> Excerpt provided:
%%

Lampião was joined in 1930 by his girlfriend, Maria Déia, nicknamed Maria Bonita ("Pretty Maria"). His relationship with Maria Bonita gave his reputation some of the 'romance and violence' notoriety enjoyed in the United States by Bonnie and Clyde. The women who joined bandit groups, often termed cangaceiras, dressed like their male comrades and participated in many of their actions. Maria and Lampião had a daughter, named Expedita, in 1932. A number of cangaceiras joined the band over the many years of its existence and Lampião usually attended any births these women had personally. Such children, including Lampião's own, were fostered out to settled relatives or friends of the cangaceiros, or left with priests. Expedita, after the deaths of her parents, was raised by her uncle, João. João Ferreira was the only one of Lampião's brothers not to become an outlaw.
On July 28, 1938, Lampião and his band were betrayed by one of his supporters, Joca Bernardes, and were ambushed in one of his hideouts, the Angicos farm, in the state of Sergipe. A police troop, led by João Bezerra and armed with machine guns, attacked the encamped bandits at daybreak. In a brief battle, Lampião, Maria Bonita and nine of his troops were killed, some forty other members of the bandit group managed to escape. The heads of those killed were cut off and sent to Salvador, the capital of Bahia, for examination by specialists at the State Forensic Institute. Later they were put on public exhibition in the city of Piranhas. In 1969, after more than 30 years, the mummified severed heads were removed from display at the Salvador museum and buried in the Quintas Cemetery in Salvador.
The end of Cangaço
In the early 1920s a large number of Cangaço bandit groups were in existence. When Lampião became a cangaceiro, joining the Cangaço was almost the equivalent of a career choice. At the time of Lampião's death, he was the only independent bandit leader remaining. However, his major subordinates, such as Luis Pedro, Ângelo Roque and Corisco, often led bandits in semi-independent operations at a considerable distance from the main camp, sometimes across state borders. It was Lampião's intelligence and charisma that ensured that large-scale banditry remained viable in the changing environment of late 1930s Brazil. Within two years of his death Cangaço was a thing of the past. A number of potential bandit leaders, such as Corisco, and lesser bandits were killed; many more gave themselves up to the authorities on assurance of escaping the death penalty. Ângelo Roque gave himself up, along with eight companions, in April 1940 at Bebedouro. Some bandits even turned on colleagues, killing and decapitating them; they then reported to the police with the severed head to show that their renunciation of banditry was sincere.
Notable band members
Lampião was active for a number of years and thus many men and women passed through his band. More notable ones included:
- Antônio Ferreira – Lampião's eldest brother, died in an accident in 1926.
- Levino Ferreira – Lampião's brother, killed in battle with police in July 1925.

%%

Source records:

%%

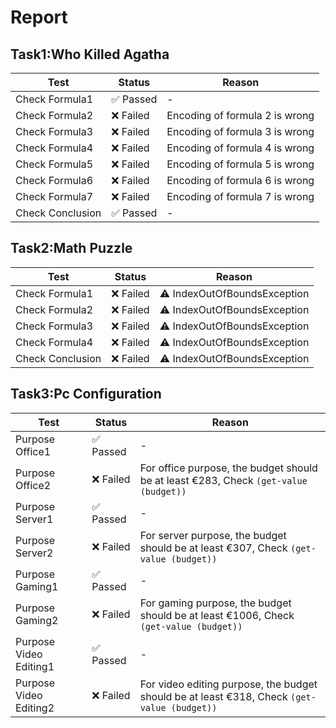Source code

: 
# Report

## Task1:Who Killed Agatha

| Test | Status | Reason |
| --- | --- | --- |
| Check Formula1 | ✅ Passed | - |
| Check Formula2 | ❌ Failed |  Encoding of formula 2 is wrong  |
| Check Formula3 | ❌ Failed |  Encoding of formula 3 is wrong  |
| Check Formula4 | ❌ Failed |  Encoding of formula 4 is wrong  |
| Check Formula5 | ❌ Failed |  Encoding of formula 5 is wrong  |
| Check Formula6 | ❌ Failed |  Encoding of formula 6 is wrong  |
| Check Formula7 | ❌ Failed |  Encoding of formula 7 is wrong  |
| Check Conclusion | ✅ Passed | - |
## Task2:Math Puzzle

| Test | Status | Reason |
| --- | --- | --- |
| Check Formula1 | ❌ Failed | ⚠️ IndexOutOfBoundsException |
| Check Formula2 | ❌ Failed | ⚠️ IndexOutOfBoundsException |
| Check Formula3 | ❌ Failed | ⚠️ IndexOutOfBoundsException |
| Check Formula4 | ❌ Failed | ⚠️ IndexOutOfBoundsException |
| Check Conclusion | ❌ Failed | ⚠️ IndexOutOfBoundsException |
## Task3:Pc Configuration

| Test | Status | Reason |
| --- | --- | --- |
| Purpose Office1 | ✅ Passed | - |
| Purpose Office2 | ❌ Failed |  For office purpose, the budget should be at least €283, Check `(get-value (budget))`  |
| Purpose Server1 | ✅ Passed | - |
| Purpose Server2 | ❌ Failed |  For server purpose, the budget should be at least €307, Check `(get-value (budget))`  |
| Purpose Gaming1 | ✅ Passed | - |
| Purpose Gaming2 | ❌ Failed |  For gaming purpose, the budget should be at least €1006, Check `(get-value (budget))`  |
| Purpose Video Editing1 | ✅ Passed | - |
| Purpose Video Editing2 | ❌ Failed |  For video editing purpose, the budget should be at least €318, Check `(get-value (budget))`  |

%%

> To-do item A: Using the excerpt about Lampião, decide whether each statement agrees with it: (i) Expedita was raised by her uncle João after her parents died; (ii) the police troop that attacked the Angicos farm was led by Joca Bernardes; (iii) Ângelo Roque surrendered to the authorities alone. Answer yes or no for each, quoting the words of the excerpt that settle it.
> To-do item B: Pick up the excerpt about Lampião at the point where it stops and keep writing.

> Answer section A:
(i) Yes: "Expedita, after the deaths of her parents, was raised by her uncle, João."
(ii) No: "A police troop, led by João Bezerra and armed with machine guns, attacked the encamped bandits at daybreak."
(iii) No: "Ângelo Roque gave himself up, along with eight companions, in April 1940 at Bebedouro."

> Answer section B:
- Ezequiel Ferreira – Lampião's youngest brother, killed in battle with police in April 1931.
- Luis Pedro – a lieutenant and member of the band for over a decade, he returned to die by Lampião's side even though he may have been able to escape. He accidentally killed Antônio Ferreira in 1926 when a gun went off during a wrestling bout. When told of his brother's death Lampião said that Luis must take his place.
- Corisco (Cristino Gomes da Silva Cleto) – feared for his cruelty. There was speculation that he would take control of the band after Angicos, where he had not been present. Seeking vengeance for Angicos, Corisco interrogated Joca Bernardes the informant who had betrayed Lampião, who shifted the blame on someone else, Domingos Ventura. Corisco then murdered this entirely innocent person and his whole family, including two women. He was killed by police in 1940.
- Dadá (Sérgia Ribeiro da Silva), the wife of Corisco. She lost a leg as a result of injuries sustained in the fight in which Corisco was killed; she died in 1994.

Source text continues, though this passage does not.